In other words: we have to set goals that will benefit some future stranger who happens to inhabit our body, without knowing exactly what that stranger will want.
That would be challenge enough, but there’s another problem.
The Dynamic World
For most of history, there was no history. You’re a swineherd; your father was a swineherd; your grandfather was a swineherd.
This made it easy enough to make solid predictions about the future prospects of, say, swine herding (you’re guaranteed to be happy as a pig in muck, which is to say, not very).
Almost all of your ancestors lived and died without experiencing a single cultural or technological change. It wasn’t until a few hundred years ago—the last 0.1 per cent of our species’ existence—that the pace of change started to accelerate.
Nowadays, history is being foisted upon us at an extremely obnoxious rate.
Entire industries are being innovated into obsolescence, while new ones rise in their place. There are people working in jobs right now that didn’t exist when they visited their high school careers counselor. Imagine trying to explain ‘Instagram influencers’ to your great-grandma.
This is why venture capitalist Marc Andreesen’s first rule of career planning is so counterintuitive: don’t.
As Andreesen explains, you have no idea what industries you’ll enter, what companies you’ll work for, what roles you’ll have, where you’ll live, what your preferences will be, or what you will ultimately contribute:
“The world is an incredibly complex place and everything is changing all the time… trying to plan your career is an exercise in futility that will only serve to frustrate you, and to blind you to the really significant opportunities that life will throw your way.”

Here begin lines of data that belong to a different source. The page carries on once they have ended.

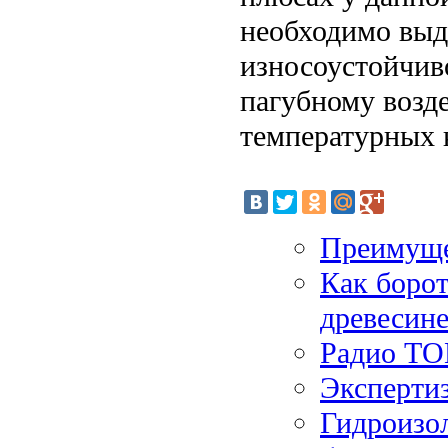
необходимо выд
износоустойчиво
пагубному возд
температурных 
Преимуще
Как борот
древесин
Радио Т
Эксперти
Гидроизол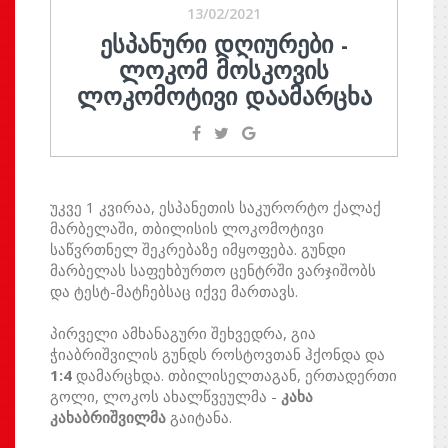
13/02/2021
ᲔᲡᲞᲐᲜᲣᲠᲘ ᲓᲦᲘᲣᲠᲔᲑᲘ -
ᲚᲝᲙᲝᲛ ᲛᲝᲡᲙᲝᲕᲘᲡ
ᲚᲝᲙᲝᲛᲝᲢᲘᲕᲘ ᲓᲐᲐᲛᲐᲠᲪᲮᲐ
უკვე 1 კვირაა, ესპანეთის საკურორტო ქალაქ
მარბელაში, თბილისის ლოკომოტივი
საწვრთნელ შეკრებაზე იმყოფება. გუნდი
მარბელას საფეხბურთო ცენტრში ვარჯიშობს
და ტესტ-მატჩებსაც იქვე მართავს.
პირველი ამხანაგური შეხვედრა, გია
ჭიაბრიშვილის გუნდს როსტოვთან ჰქონდა და
1:4
დამარცხდა. თბილისელთაგან, ერთადერთი
გოლი, ლოკოს ახალწვეულმა -
კახა
კახაბრიშვილმა
გაიტანა.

It’s a head-scratcher. What’s a time-traveler to do?
Resolving the Paradox
One answer would be to drift aimlessly through life, refusing to set goals, make predictions, or commit to anything, and generally to embody a sort of eternal nihilistic ¯\_(ツ)_/¯ emoji.
…I don’t recommend this approach.
To restate the problem of goalsetting: we have to figure out a way to generate the best possible set of outcomes for all our present and future selves, while operating with extremely limited information about the state of the world they’ll end up living in.
The good news is that there is a systematic approach to doing exactly this. What is this ingenious future-proofing system, you cry?
In a word: Optionality. The right, but not the obligation, to take action. Preserved potential in a bottle. Accumulating capabilities and resources that let you pivot towards whatever makes sense at any given moment.
Options are unique in that they become more valuable under conditions of uncertainty. That means an increasingly volatile world is a welcome development: when the going gets weird, the weird turn pro.
Now I’m going to do something extremely annoying, and not give any concrete explanation or examples. This post is long enough, and I want to save some Original Content for the book.
I’ve started laying out the basics of optionality here, and here. If you read those posts and still don’t get it, no worries! I have time-traveled into the future, and it looks like I’ll have quite a bit more to say over the course of this year.
- Other animals can perform a pale imitation of this power, but real telepathy requires a massively combinatorial communication system (‘language’).
- It’s not all sunshine and lollipops: mental time travel serves up nostalgia, rumination, and trauma to those who can’t stop traveling back to the past, and anxiety, dread, and depression to those who vividly simulate all the terrible things the future holds for them. The blind idiot god of evolution don’t care about your happiness.
- In the likely event I don’t get around to writing this, check out this lovely New Yorker profile on the late Derek Parfit.
- I first came across mental time-travel in Gilbert’s book Stumbling on Happiness, which I highly recommend (ignore the cutesy name). Or you can skim the Wikipedia page.